WAT WORDT GEVRAAGD → Zet de regels uit het materiaal hieronder, van de regel met "Measure the angle" tot en met de regel met "Answer: 0° — they already face it", om in een genummerde lijst zonder lege regels. Laat de afbeeldingen daarbij weg.

#####

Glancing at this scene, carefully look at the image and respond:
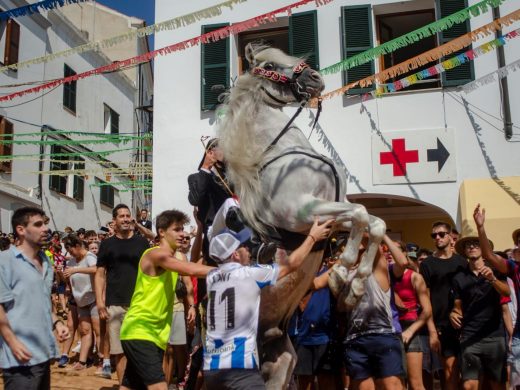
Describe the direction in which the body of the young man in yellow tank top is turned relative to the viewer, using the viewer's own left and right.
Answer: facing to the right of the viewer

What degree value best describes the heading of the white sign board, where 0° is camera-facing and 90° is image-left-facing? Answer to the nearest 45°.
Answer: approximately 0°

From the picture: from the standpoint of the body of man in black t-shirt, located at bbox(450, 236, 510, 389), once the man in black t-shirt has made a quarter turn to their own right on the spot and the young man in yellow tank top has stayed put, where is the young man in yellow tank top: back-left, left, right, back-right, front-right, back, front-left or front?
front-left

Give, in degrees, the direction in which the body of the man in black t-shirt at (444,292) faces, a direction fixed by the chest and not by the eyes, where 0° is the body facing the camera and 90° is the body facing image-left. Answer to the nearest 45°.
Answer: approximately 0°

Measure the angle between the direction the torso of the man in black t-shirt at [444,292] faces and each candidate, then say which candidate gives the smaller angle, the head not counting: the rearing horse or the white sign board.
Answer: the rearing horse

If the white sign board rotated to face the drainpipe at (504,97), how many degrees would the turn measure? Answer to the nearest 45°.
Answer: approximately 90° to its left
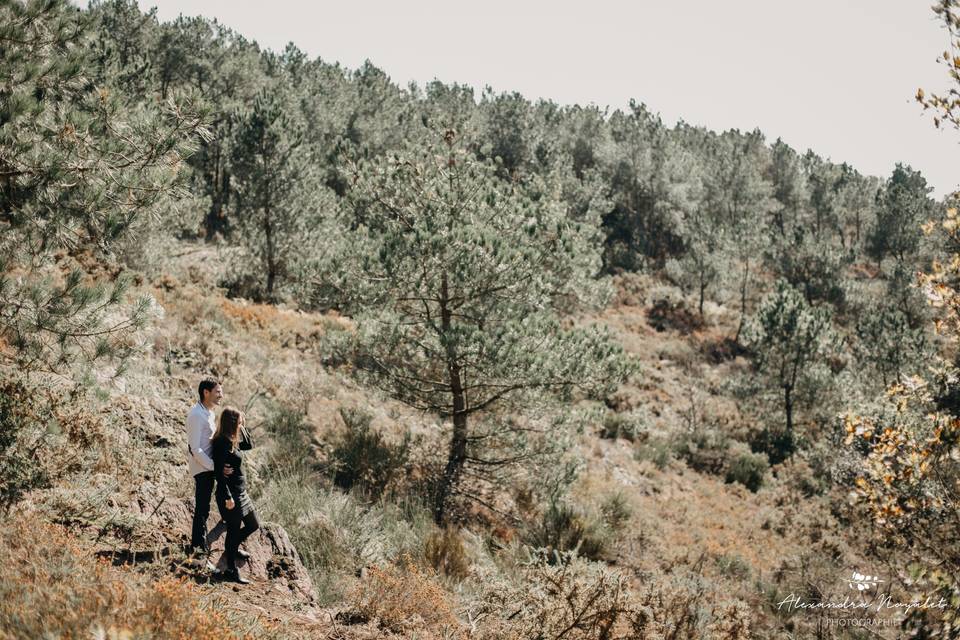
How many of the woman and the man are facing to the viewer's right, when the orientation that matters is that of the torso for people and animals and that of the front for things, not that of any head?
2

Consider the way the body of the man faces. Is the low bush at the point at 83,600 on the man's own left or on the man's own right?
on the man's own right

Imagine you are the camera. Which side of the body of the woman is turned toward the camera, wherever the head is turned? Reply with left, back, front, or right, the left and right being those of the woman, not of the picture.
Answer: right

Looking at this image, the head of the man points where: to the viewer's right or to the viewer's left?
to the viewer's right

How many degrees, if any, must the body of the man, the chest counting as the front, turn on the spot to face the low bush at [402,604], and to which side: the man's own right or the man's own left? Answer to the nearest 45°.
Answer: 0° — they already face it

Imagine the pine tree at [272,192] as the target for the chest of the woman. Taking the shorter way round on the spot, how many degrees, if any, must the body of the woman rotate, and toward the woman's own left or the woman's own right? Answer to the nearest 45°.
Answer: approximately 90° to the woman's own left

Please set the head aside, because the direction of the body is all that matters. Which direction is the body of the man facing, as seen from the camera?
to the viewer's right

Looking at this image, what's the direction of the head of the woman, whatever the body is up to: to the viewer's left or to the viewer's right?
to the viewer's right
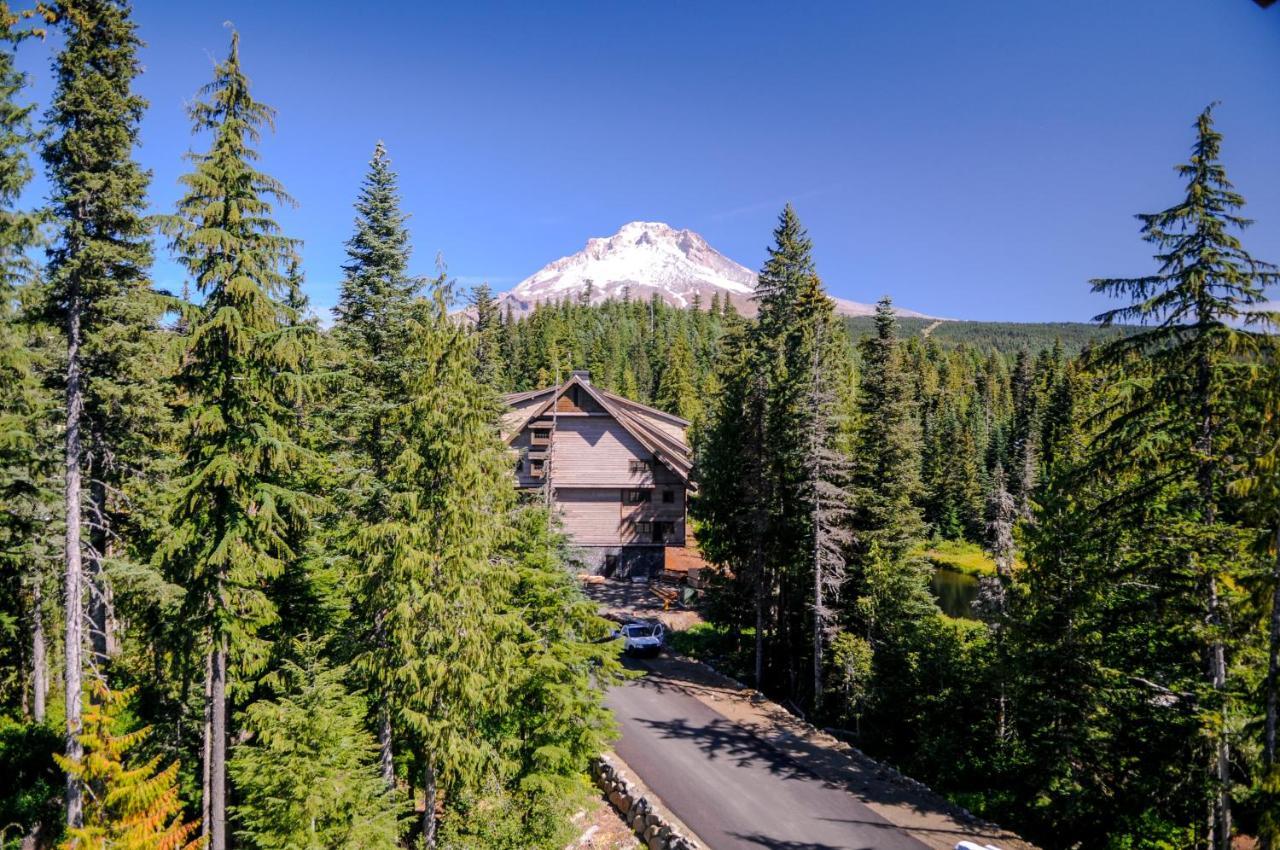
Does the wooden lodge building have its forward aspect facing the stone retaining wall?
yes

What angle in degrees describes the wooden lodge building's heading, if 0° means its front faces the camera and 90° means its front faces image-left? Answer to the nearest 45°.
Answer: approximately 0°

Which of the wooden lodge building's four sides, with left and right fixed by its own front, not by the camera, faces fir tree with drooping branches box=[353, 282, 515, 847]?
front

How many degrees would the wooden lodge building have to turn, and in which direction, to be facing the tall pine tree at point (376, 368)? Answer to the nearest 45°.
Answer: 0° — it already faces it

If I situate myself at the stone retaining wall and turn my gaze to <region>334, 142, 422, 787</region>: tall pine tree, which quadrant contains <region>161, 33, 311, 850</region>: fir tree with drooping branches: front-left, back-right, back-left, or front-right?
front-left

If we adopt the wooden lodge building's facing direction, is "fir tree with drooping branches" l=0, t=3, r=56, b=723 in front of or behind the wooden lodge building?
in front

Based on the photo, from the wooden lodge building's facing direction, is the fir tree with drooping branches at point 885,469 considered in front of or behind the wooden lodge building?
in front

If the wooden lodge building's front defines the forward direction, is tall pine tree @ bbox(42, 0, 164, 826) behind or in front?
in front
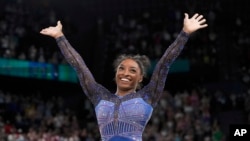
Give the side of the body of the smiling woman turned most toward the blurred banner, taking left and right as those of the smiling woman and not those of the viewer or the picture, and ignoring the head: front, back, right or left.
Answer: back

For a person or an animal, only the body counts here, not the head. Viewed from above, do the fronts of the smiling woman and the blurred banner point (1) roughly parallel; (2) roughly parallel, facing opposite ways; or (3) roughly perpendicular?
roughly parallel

#####

VERWACHTE UITVOER →
1. Measure the angle between the direction the torso of the man in black t-shirt at [444,292] faces and each candidate, then say which candidate gives the smaller angle, the head not counting: the rearing horse or the white sign board.
2. Answer: the rearing horse
3. If the white sign board rotated to face the drainpipe at (504,97), how many degrees would the turn measure? Answer to the nearest 45°.
4. Answer: approximately 90° to its left
5. How many of the woman and the man are facing to the viewer's right, when the orientation that matters is that of the torso for people and animals and that of the front for things, not that of any head?
6. 2
7. Consider the way the body of the man faces. Is the low bush at the point at 83,600 on the man's own left or on the man's own right?
8. on the man's own right
9. Imagine you are the camera. Which side of the body of the woman is turned toward the camera, wherever the head is turned? Reply with left, back, front, or right, the left and right being those of the woman, not of the picture.
10. Answer: right
11. Looking at this image, the head of the man points where: to the viewer's right or to the viewer's left?
12. to the viewer's right
13. How many degrees, if any, must the body of the man, the chest counting as the front, turn on the spot to face the low bush at [402,604], and to which side: the man's own right or the man's own left? Answer to the nearest 45°.
14. Answer: 0° — they already face it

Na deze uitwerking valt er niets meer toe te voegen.